* Required work *
Could you please reproduce the entries exactly, leaving out any pictures?

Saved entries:
☆ ☆ ☆ ☆ ☆
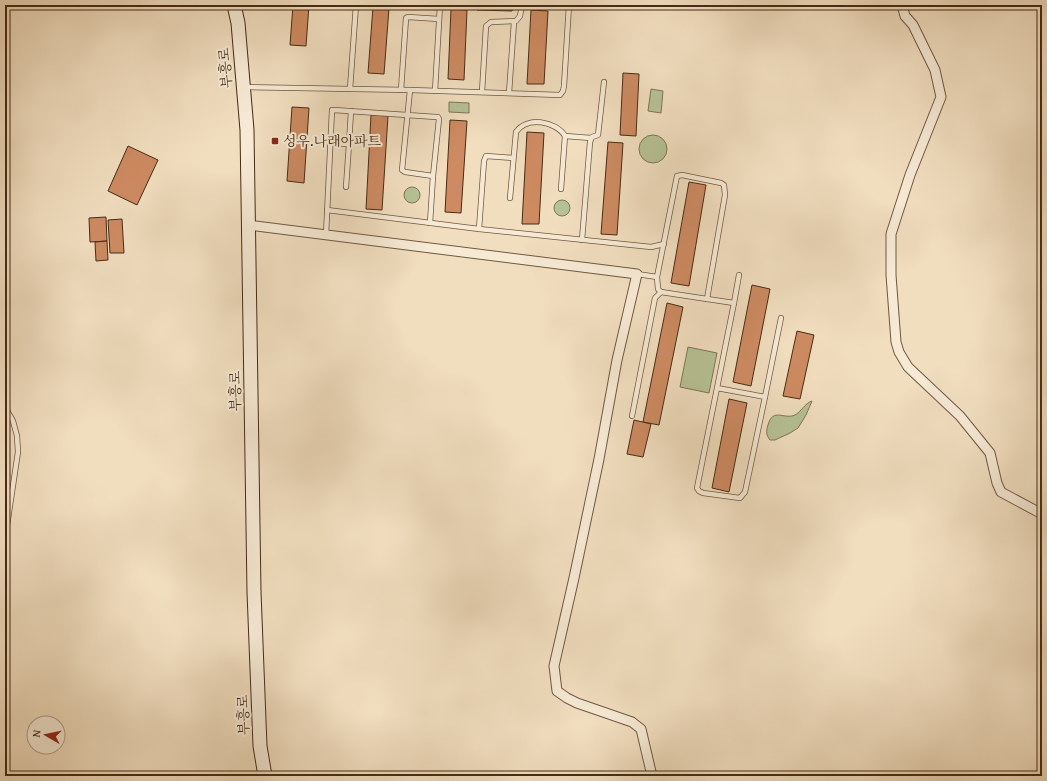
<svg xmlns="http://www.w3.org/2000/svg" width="1047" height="781" font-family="'Gentium Book Plus','Noto Serif KR',serif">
  <rect width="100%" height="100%" fill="#f1debf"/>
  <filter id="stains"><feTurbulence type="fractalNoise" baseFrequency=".005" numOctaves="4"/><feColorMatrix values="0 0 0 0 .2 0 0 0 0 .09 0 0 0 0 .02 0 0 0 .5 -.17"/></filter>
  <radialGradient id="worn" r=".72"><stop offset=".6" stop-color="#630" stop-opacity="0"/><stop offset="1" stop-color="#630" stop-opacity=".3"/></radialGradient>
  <g fill="#b6c295" stroke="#7e7655">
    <path d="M651,89L663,91L661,113L648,111Z"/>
    <path d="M449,102L469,103V113L449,112Z"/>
    <circle cx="653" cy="149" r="14"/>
    <circle cx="412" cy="195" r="8"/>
    <circle cx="562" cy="208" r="8"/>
    <path d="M688,347L717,353L709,393L680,387Z"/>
    <path d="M812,401L806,415L798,428L790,433L775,440H770C766,435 766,431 768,425C773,407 784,420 795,415C801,412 805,403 812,401Z"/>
  </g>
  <g fill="#ce8b62" stroke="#462b15">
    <path d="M293,5H309L306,46L290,45Z"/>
    <path d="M403,5H432V7L418,6V8H411V6Z"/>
    <path d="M478,5H513L512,11L477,10Z"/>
    <path d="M373,7L389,8L384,74L368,73Z"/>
    <path d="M451,9L467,10L464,80L448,79Z"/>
    <path d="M531,10L548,11L544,84H527Z"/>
    <path d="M623,73L639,74L636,136L620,135Z"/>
    <path d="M292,107L309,108L304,183L287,181Z"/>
    <path d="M371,115L388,116L382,210L366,209Z"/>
    <path d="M450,120L467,121L461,213L445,212Z"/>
    <path d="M527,132L544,133L539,224H522Z"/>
    <path d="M608,142L623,143L617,235L601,234Z"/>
    <path d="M128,146L158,160L137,205L108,191Z"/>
    <path d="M689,182L706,185L689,286L671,283Z"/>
    <path d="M106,217L107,241L90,242L89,218Z"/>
    <path d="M122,219L124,253H110L108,220Z"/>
    <path d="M107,241L108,260L96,261L95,242Z"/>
    <path d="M752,285L770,289L751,386L733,382Z"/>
    <path d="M667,303L683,307L659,425L643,422Z"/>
    <path d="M797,331L814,335L800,399L783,396Z"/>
    <path d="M729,399L747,403L729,492L712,488Z"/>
    <path d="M634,420L651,424L643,457L627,454Z"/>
  </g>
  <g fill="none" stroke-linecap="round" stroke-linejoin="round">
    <defs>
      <g id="service">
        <path d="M245,87L410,90L560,95L563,91L564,86L569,5"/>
        <path d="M350,89L356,5"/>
        <path d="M401,90L406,18L408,17L439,19"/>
        <path d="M435,91L440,5"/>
        <path d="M482,92L486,26L491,22L516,21L520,16L522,5"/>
        <path d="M509,93L514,22"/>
        <path d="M565,136L591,138"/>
        <path d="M330,143L349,144L351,111"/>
        <path d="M346,187L349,144"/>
        <path d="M510,198L516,132C527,116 556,121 565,136L561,189"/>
        <path d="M327,210L479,229L651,247L664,244"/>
        <path d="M430,223L433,176"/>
        <path d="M479,229L484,161L486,156L513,158"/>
        <path d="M326,235L332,110H334L436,117H438L439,119L433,176L405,172L402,170L410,90"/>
        <path d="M582,240L590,142L592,137L598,135L604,82"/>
        <path d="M637,274L657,277L677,176L682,175L721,183L724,185L725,195L707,299L661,292L658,289L657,277"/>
        <path d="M707,299L734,303L739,275"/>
        <path d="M717,388L765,397L745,492L740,498L703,493L699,491L697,488L734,303"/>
        <path d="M765,397L781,318"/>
        <path d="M5,407L13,421L17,436L18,452L5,539"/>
        <path d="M632,416L655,298L661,292"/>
      </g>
      <g id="minor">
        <path d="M902,5L905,16L913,25L935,70L941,97L910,175L891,234V275L896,342L899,352L908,367L960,416L990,453L997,483L1001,492L1042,514"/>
        <path d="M248,225L637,274L617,360L599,459L574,578L554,666L557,691L567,698L577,703L632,722L641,729L652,776"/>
      </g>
      <path id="secondary" d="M234,5L238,23L247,130L254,592L260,746L265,776"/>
    </defs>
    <use href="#service" stroke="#715840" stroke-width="6"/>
    <use href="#minor" stroke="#715840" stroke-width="11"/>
    <use href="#secondary" stroke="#462b15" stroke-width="15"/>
    <use href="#service" stroke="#f6ead5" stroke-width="4.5"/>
    <use href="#minor" stroke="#f6ead5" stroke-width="9"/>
    <use href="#secondary" stroke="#f6ead5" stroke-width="13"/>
  </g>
  <rect fill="#8f2418" stroke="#f6ead5" stroke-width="1.5" x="271" y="137" width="8" height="8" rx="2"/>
  <g text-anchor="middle" stroke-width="4" stroke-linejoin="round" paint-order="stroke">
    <g font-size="14" fill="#462b15" stroke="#f6ead5">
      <text transform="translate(225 68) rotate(-95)" y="5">부흥로</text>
      <text transform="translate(235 391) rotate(-91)" y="5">부흥로</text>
      <text transform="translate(243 715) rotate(-92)" y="5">부흥로</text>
    </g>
    <g font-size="14" fill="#462b15" stroke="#f6ead5" text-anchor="start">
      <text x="283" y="146">성우.나래아파트</text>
    </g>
  </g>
  <rect width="1047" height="781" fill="none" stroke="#f1debf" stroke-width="20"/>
  <rect x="6" y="6" width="1035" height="769" fill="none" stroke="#462b15" stroke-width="2"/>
  <rect x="10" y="10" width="1027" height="761" fill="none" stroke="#462b15"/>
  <g transform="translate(46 735) rotate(279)"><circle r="19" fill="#f6ead5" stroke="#b09e88"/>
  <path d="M0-3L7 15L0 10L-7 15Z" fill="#8f2418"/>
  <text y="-6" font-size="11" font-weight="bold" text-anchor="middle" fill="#462b15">N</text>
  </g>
  <rect width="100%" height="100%" filter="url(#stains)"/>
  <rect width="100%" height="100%" fill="url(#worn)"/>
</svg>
☆ ☆ ☆ ☆ ☆
* Answer area *
<svg xmlns="http://www.w3.org/2000/svg" width="1047" height="781" font-family="'Gentium Book Plus','Noto Serif KR',serif">
  <rect width="100%" height="100%" fill="#f1debf"/>
  <filter id="stains"><feTurbulence type="fractalNoise" baseFrequency=".005" numOctaves="4"/><feColorMatrix values="0 0 0 0 .2 0 0 0 0 .09 0 0 0 0 .02 0 0 0 .5 -.17"/></filter>
  <radialGradient id="worn" r=".72"><stop offset=".6" stop-color="#630" stop-opacity="0"/><stop offset="1" stop-color="#630" stop-opacity=".3"/></radialGradient>
  <g fill="#b6c295" stroke="#7e7655">
    <path d="M651,89L663,91L661,113L648,111Z"/>
    <path d="M449,102L469,103V113L449,112Z"/>
    <circle cx="653" cy="149" r="14"/>
    <circle cx="412" cy="195" r="8"/>
    <circle cx="562" cy="208" r="8"/>
    <path d="M688,347L717,353L709,393L680,387Z"/>
    <path d="M812,401L806,415L798,428L790,433L775,440H770C766,435 766,431 768,425C773,407 784,420 795,415C801,412 805,403 812,401Z"/>
  </g>
  <g fill="#ce8b62" stroke="#462b15">
    <path d="M293,5H309L306,46L290,45Z"/>
    <path d="M403,5H432V7L418,6V8H411V6Z"/>
    <path d="M478,5H513L512,11L477,10Z"/>
    <path d="M373,7L389,8L384,74L368,73Z"/>
    <path d="M451,9L467,10L464,80L448,79Z"/>
    <path d="M531,10L548,11L544,84H527Z"/>
    <path d="M623,73L639,74L636,136L620,135Z"/>
    <path d="M292,107L309,108L304,183L287,181Z"/>
    <path d="M371,115L388,116L382,210L366,209Z"/>
    <path d="M450,120L467,121L461,213L445,212Z"/>
    <path d="M527,132L544,133L539,224H522Z"/>
    <path d="M608,142L623,143L617,235L601,234Z"/>
    <path d="M128,146L158,160L137,205L108,191Z"/>
    <path d="M689,182L706,185L689,286L671,283Z"/>
    <path d="M106,217L107,241L90,242L89,218Z"/>
    <path d="M122,219L124,253H110L108,220Z"/>
    <path d="M107,241L108,260L96,261L95,242Z"/>
    <path d="M752,285L770,289L751,386L733,382Z"/>
    <path d="M667,303L683,307L659,425L643,422Z"/>
    <path d="M797,331L814,335L800,399L783,396Z"/>
    <path d="M729,399L747,403L729,492L712,488Z"/>
    <path d="M634,420L651,424L643,457L627,454Z"/>
  </g>
  <g fill="none" stroke-linecap="round" stroke-linejoin="round">
    <defs>
      <g id="service">
        <path d="M245,87L410,90L560,95L563,91L564,86L569,5"/>
        <path d="M350,89L356,5"/>
        <path d="M401,90L406,18L408,17L439,19"/>
        <path d="M435,91L440,5"/>
        <path d="M482,92L486,26L491,22L516,21L520,16L522,5"/>
        <path d="M509,93L514,22"/>
        <path d="M565,136L591,138"/>
        <path d="M330,143L349,144L351,111"/>
        <path d="M346,187L349,144"/>
        <path d="M510,198L516,132C527,116 556,121 565,136L561,189"/>
        <path d="M327,210L479,229L651,247L664,244"/>
        <path d="M430,223L433,176"/>
        <path d="M479,229L484,161L486,156L513,158"/>
        <path d="M326,235L332,110H334L436,117H438L439,119L433,176L405,172L402,170L410,90"/>
        <path d="M582,240L590,142L592,137L598,135L604,82"/>
        <path d="M637,274L657,277L677,176L682,175L721,183L724,185L725,195L707,299L661,292L658,289L657,277"/>
        <path d="M707,299L734,303L739,275"/>
        <path d="M717,388L765,397L745,492L740,498L703,493L699,491L697,488L734,303"/>
        <path d="M765,397L781,318"/>
        <path d="M5,407L13,421L17,436L18,452L5,539"/>
        <path d="M632,416L655,298L661,292"/>
      </g>
      <g id="minor">
        <path d="M902,5L905,16L913,25L935,70L941,97L910,175L891,234V275L896,342L899,352L908,367L960,416L990,453L997,483L1001,492L1042,514"/>
        <path d="M248,225L637,274L617,360L599,459L574,578L554,666L557,691L567,698L577,703L632,722L641,729L652,776"/>
      </g>
      <path id="secondary" d="M234,5L238,23L247,130L254,592L260,746L265,776"/>
    </defs>
    <use href="#service" stroke="#715840" stroke-width="6"/>
    <use href="#minor" stroke="#715840" stroke-width="11"/>
    <use href="#secondary" stroke="#462b15" stroke-width="15"/>
    <use href="#service" stroke="#f6ead5" stroke-width="4.5"/>
    <use href="#minor" stroke="#f6ead5" stroke-width="9"/>
    <use href="#secondary" stroke="#f6ead5" stroke-width="13"/>
  </g>
  <rect fill="#8f2418" stroke="#f6ead5" stroke-width="1.5" x="271" y="137" width="8" height="8" rx="2"/>
  <g text-anchor="middle" stroke-width="4" stroke-linejoin="round" paint-order="stroke">
    <g font-size="14" fill="#462b15" stroke="#f6ead5">
      <text transform="translate(225 68) rotate(-95)" y="5">부흥로</text>
      <text transform="translate(235 391) rotate(-91)" y="5">부흥로</text>
      <text transform="translate(243 715) rotate(-92)" y="5">부흥로</text>
    </g>
    <g font-size="14" fill="#462b15" stroke="#f6ead5" text-anchor="start">
      <text x="283" y="146">성우.나래아파트</text>
    </g>
  </g>
  <rect width="1047" height="781" fill="none" stroke="#f1debf" stroke-width="20"/>
  <rect x="6" y="6" width="1035" height="769" fill="none" stroke="#462b15" stroke-width="2"/>
  <rect x="10" y="10" width="1027" height="761" fill="none" stroke="#462b15"/>
  <g transform="translate(46 735) rotate(279)"><circle r="19" fill="#f6ead5" stroke="#b09e88"/>
  <path d="M0-3L7 15L0 10L-7 15Z" fill="#8f2418"/>
  <text y="-6" font-size="11" font-weight="bold" text-anchor="middle" fill="#462b15">N</text>
  </g>
  <rect width="100%" height="100%" filter="url(#stains)"/>
  <rect width="100%" height="100%" fill="url(#worn)"/>
</svg>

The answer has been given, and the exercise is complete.